Interview: Joachim Bilé-Aka; Michel K Brizoua-Bi

What impact will the upcoming transfer pricing rules have on companies?

JOACHIM BILE-AKA & MICHEL K BRIZOUA-BI: For companies doing business outside Côte d’Ivoire, these new policies will inevitably have an impact on their way of operating. These new measures are part of a global trend towards more transparency in capital flows. In this context, we should not see an increase in taxes; merely a change in financial reporting procedures and disclosure requirements. For companies, this will translate into a need to reorganise their information systems and procedures, especially in terms of dealings with foreign counterparts.

Ongoing discussions between the General Confederation of Businesses of Côte d’Ivoire and the government point towards a possible synthesis and harmonisation of procedural requirements and audit controls to ensure that these measures do not become an additional burden on private operators.

Legal councillors that deal with fiscal matters are participating in the writing and enactment of the required judiciary texts. These regulations will govern these policies to ensure their adequacy in meeting the standards of international law and will ensure that all parameters take into consideration the needs of all stakeholders.

Law firms are increasingly participating in workshops and discussions to help better respond to the growing need for competencies on matters related to transfer pricing practices.

How can the legal framework be improved upon?

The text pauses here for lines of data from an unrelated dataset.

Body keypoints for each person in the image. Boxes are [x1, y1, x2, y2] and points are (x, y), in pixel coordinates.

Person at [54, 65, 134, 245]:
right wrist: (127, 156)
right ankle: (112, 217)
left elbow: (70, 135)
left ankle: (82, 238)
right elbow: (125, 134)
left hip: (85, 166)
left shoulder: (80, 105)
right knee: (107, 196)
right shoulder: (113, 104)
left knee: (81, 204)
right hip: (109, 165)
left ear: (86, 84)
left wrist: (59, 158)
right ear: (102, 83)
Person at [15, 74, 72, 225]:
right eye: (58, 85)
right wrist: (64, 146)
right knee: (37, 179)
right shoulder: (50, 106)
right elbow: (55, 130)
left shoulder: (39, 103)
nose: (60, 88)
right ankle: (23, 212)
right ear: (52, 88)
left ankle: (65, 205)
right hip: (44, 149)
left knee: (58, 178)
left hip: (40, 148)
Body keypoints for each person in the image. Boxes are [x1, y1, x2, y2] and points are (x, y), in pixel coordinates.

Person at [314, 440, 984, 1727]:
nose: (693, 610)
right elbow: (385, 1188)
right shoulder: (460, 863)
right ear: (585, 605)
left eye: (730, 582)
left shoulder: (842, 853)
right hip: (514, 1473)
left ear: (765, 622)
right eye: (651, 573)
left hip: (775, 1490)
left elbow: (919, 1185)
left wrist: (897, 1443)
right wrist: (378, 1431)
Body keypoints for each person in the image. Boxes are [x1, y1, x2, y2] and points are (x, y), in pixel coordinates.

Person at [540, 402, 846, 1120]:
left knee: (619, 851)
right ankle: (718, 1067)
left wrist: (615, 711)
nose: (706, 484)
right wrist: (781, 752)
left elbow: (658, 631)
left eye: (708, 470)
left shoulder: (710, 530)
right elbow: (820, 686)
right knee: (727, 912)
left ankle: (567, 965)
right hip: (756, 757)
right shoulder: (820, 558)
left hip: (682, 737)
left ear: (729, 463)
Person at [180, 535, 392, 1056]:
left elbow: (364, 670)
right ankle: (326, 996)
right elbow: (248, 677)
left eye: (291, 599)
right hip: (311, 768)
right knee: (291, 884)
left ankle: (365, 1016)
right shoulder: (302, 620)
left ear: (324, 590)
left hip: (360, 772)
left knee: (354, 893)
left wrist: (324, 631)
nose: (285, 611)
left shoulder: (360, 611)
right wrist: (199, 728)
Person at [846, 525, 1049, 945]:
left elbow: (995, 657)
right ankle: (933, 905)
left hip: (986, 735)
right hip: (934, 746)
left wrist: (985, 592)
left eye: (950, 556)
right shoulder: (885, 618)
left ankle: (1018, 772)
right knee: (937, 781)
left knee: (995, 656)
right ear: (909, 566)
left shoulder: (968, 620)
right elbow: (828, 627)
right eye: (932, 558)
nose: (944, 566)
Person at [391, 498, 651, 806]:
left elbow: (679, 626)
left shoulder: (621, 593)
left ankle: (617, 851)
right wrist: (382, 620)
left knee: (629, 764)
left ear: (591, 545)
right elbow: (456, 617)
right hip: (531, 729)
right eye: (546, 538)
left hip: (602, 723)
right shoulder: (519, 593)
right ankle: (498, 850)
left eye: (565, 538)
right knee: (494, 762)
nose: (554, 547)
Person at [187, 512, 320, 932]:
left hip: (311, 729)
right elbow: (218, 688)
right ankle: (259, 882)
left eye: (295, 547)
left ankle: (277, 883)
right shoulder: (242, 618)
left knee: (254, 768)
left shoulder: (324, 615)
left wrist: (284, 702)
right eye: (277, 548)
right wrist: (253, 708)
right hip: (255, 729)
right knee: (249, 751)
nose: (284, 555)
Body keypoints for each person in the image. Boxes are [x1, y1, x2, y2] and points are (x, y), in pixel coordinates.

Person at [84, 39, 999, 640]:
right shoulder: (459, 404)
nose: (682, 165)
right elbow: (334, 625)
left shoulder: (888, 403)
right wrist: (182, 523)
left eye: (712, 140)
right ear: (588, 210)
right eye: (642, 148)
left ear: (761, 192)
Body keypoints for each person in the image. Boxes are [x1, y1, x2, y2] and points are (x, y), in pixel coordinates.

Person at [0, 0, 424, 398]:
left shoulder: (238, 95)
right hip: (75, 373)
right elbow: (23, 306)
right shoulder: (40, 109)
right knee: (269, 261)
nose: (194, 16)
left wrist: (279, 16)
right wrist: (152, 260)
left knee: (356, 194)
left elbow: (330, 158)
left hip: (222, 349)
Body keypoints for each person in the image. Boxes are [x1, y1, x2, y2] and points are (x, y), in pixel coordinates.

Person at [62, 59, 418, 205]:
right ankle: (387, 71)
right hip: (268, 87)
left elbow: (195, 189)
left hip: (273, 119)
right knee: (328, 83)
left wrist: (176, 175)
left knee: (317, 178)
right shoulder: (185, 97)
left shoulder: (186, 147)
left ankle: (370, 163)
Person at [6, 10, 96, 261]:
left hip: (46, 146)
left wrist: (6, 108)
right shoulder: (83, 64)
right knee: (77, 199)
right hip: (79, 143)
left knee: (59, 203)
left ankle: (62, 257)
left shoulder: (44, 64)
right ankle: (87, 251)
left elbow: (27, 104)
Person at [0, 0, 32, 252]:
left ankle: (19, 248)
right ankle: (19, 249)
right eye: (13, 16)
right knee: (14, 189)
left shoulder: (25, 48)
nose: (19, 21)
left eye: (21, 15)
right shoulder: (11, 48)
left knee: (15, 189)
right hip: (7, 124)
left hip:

BILE-AKA & BRIZOUA-BI: Côte d’Ivoire has one of the most modern legal systems in the West African Economic and Monetary Union, although much work still needs to be done. Given our position within the bloc, reforms need to be applied in unison with other member countries, which does present some challenges in terms of reactivity and flexibility. Countries remain in competition with one another on economic matters. Therefore, finding common ground is sometimes challenging, as governments are not always in harmony. However, striking an equilibrium in this regard is necessary to ensure the modernisation of the regional legal framework. Within Côte d’Ivoire, we believe that it is important that the legal framework be adapted to cater to the needs of a wider population.

As with fiscal matters, the legal framework is known and applied among larger firms and the upper echelons of society, yet kept at arm’s length from small and medium-sized enterprises, informal operators and low-income individuals. Legal boundaries need to be extended across the economy to ensure that the entire community understands and has access to legal counselling. Only by adapting the fiscal and legal environment to respond to the needs of all segments will we see the formal sector gain ground against the informal sector.

How can Côte d’Ivoire bolster its position as a regional economic centre?

BILE-AKA & BRIZOUA-BI: As previously mentioned, Côte d’Ivoire has already established a number of incentives meant to improve the overall business environment and secure investment. Our ambitions now require us to shorten the gap between the adopted policies and their practical application. This is especially true concerning matters related to administrative procedures, public tenders, transparency, respect of the rule of law and so on. The development of our economy will necessitate that investors and business people acknowledge and respect the law. Only through this will we create a secure environment for investment, such as those found in Mauritius, Singapore and elsewhere. Incidences of corruption and nepotism must be replaced with transparency and technocratic approaches.